▶ **What this exercise asks**:
[1] Answer these questions from the article on Canadian gas prices.
(a) What price has gas reached in some parts of Canada?
(b) In which seasons do gas prices tend to rise?
(c) Why are businesses in China closing?
[2] Decide whether each statement agrees with the article on Canadian gas prices. Support each yes or no with the deciding words quoted from the article.
(a) In the middle of the pandemic, oil rigs paid people to take oil off their hands.
(b) Flights are more frequent during the winter months.
(c) Europe and Asia have faced these prices for months.

▶ **Passage shown**:

◆ ◆ ◆ ◆

Canada right now is reaching a record high for its gas prices, and it’s not because of the holiday season. 

Crude oil around the world has been on its path back to regular prices as the pandemic era of travel and supply and demand is no longer an issue. As Canada and the rest of the world are recovering from the pandemic, so are oil rigs.

Back in the middle of the pandemic oil rigs were paying people to take the oil off their hands, now, as travel is back to normal the oil has become a demanded issue.

Gas right now in some parts of Canada is about $1.43, which is one of the highest we’ve seen in years. In 2008 gas went up to $1.40 and in 2014 it searched $1.41, now as the holiday season begins, the cold weather turn, the prices of gas rise.

This is something that isn’t usually the case for the cold weather. Prices of gas tend to rise in the spring and summer because travel by plane and by car become more of use. In the winter months, many people tend to become home-bodies, and flights aren’t as frequent.

Canada is only being hit by these prices now, but the rest of the world like Europe and Asia have been dealing with these prices for months. Places in the UK are running out of gas at the gas station, and in China, businesses are closing because they cannot keep the lights on.

The price of gas is the last thing people need to worry about, the issue is if these same issues will come to Canada.

◆ ◆ ◆ ◆

▶ **Dataset content**:
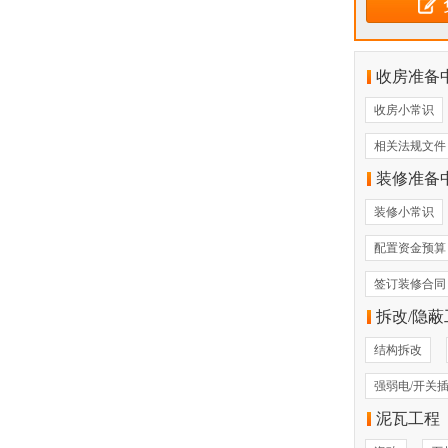
收房准备
收房小常识
相关法规文件
装修准备
装修小常识
配置资金预算
签订装修合同
拆改/隐蔽
结构拆改
强弱电/开关
泥瓦工程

◆ ◆ ◆ ◆

▶ **Results in order**:
[1]
(a) About $1.43.
(b) Spring and summer.
(c) They cannot keep the lights on.

[2]
(a) Yes: "Back in the middle of the pandemic oil rigs were paying people to take the oil off their hands"
(b) No: "In the winter months, many people tend to become home-bodies, and flights aren’t as frequent."
(c) Yes: "the rest of the world like Europe and Asia have been dealing with these prices for months"